It was just a little while past the Sunset Strip They found the girl's body in an open pit Her mouth was sewn shut, but her eyes were still wide Gazing through the fog to the other side
"Black River Killer" by Blitzen Trapper
Introduction
This one's personal! For 15 years working on DBMS systems the OOM killer has led to more than its fair share of debugging rabbit holes. Anyone who's been around the block in Linux systems programming has probably crossed paths with the Linux OOM killer. This is the part of the kernel that attempts to maintain forward progress when faced with the impossible situation of applications wanting to use more memory than the system has. The OOM killer balances a lot of competing interests but in the end, it just picks a victim process and kills it.

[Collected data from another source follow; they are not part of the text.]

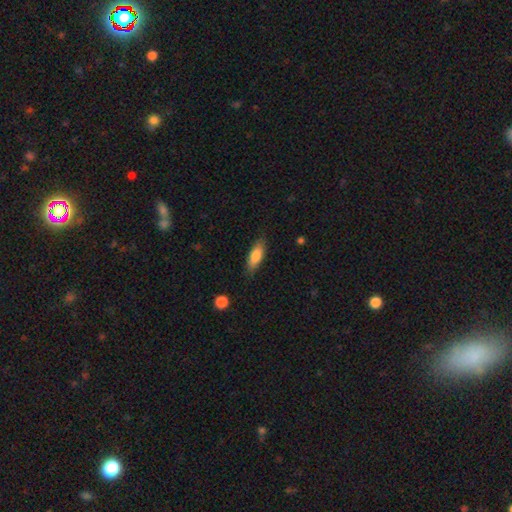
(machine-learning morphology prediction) smooth_or_featured: smooth (p=0.80) [alt: featured or disk p=0.14]
how_rounded: in between (p=0.62) [alt: cigar-shaped p=0.36]
merging: none (p=0.83) [alt: minor disturbance p=0.13]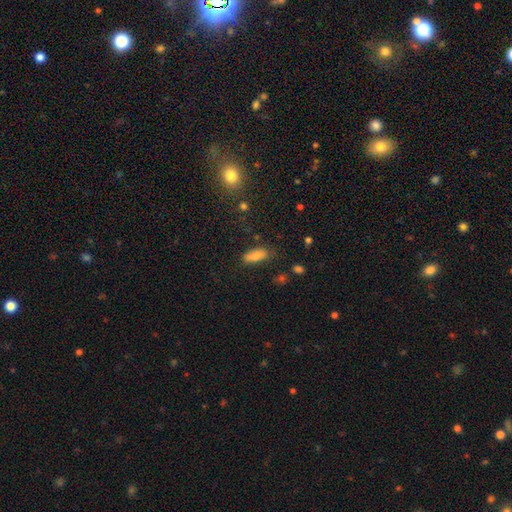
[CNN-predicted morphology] Smooth or featured? Predicted: smooth (p=0.75). How rounded? Predicted: in between (p=0.72). Merging? Predicted: none (p=0.77).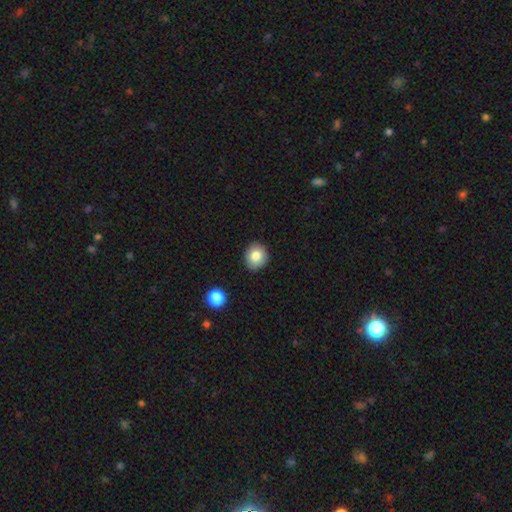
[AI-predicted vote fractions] Morphology: type=smooth (81%); roundness=round (72%); merging=none (88%).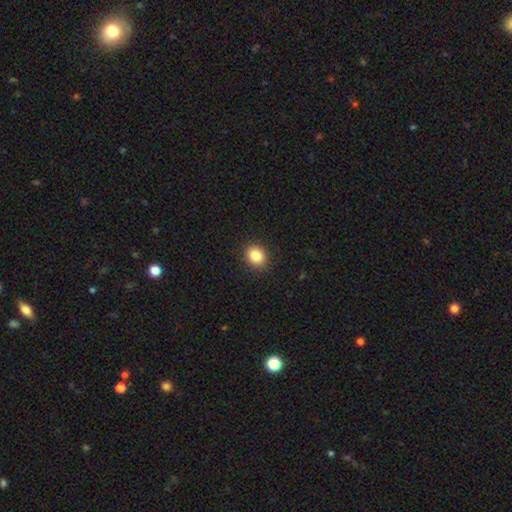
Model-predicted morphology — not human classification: The model was most divided on "how rounded": round: 65%, in between: 34%, cigar-shaped: 1%. More confident: merging — none (90%); smooth or featured — smooth (85%).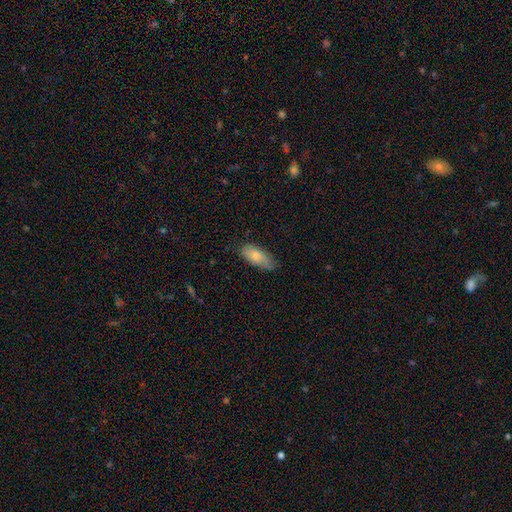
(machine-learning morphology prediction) Smooth or featured? Predicted: smooth (p=0.79). How rounded? Predicted: in between (p=0.88). Merging? Predicted: none (p=0.66).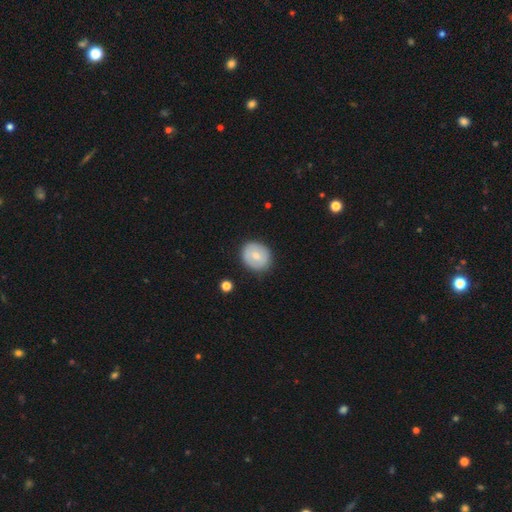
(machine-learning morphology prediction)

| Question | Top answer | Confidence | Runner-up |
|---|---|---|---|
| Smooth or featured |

You're a busy professional so the TLDR is we built an OOM monitoring system called OOMProf in eBPF that profiles Go programs at the point they are OOM kill'd capturing allocations up to the bitter end to give developers a better idea of exactly what went wrong. If you're lazy or unprofessional or just want to know more about how the sausage was made read on! And as an extra bonus we've litered this blog post with stanzas from a great modern folk murder ballad for you to enjoy!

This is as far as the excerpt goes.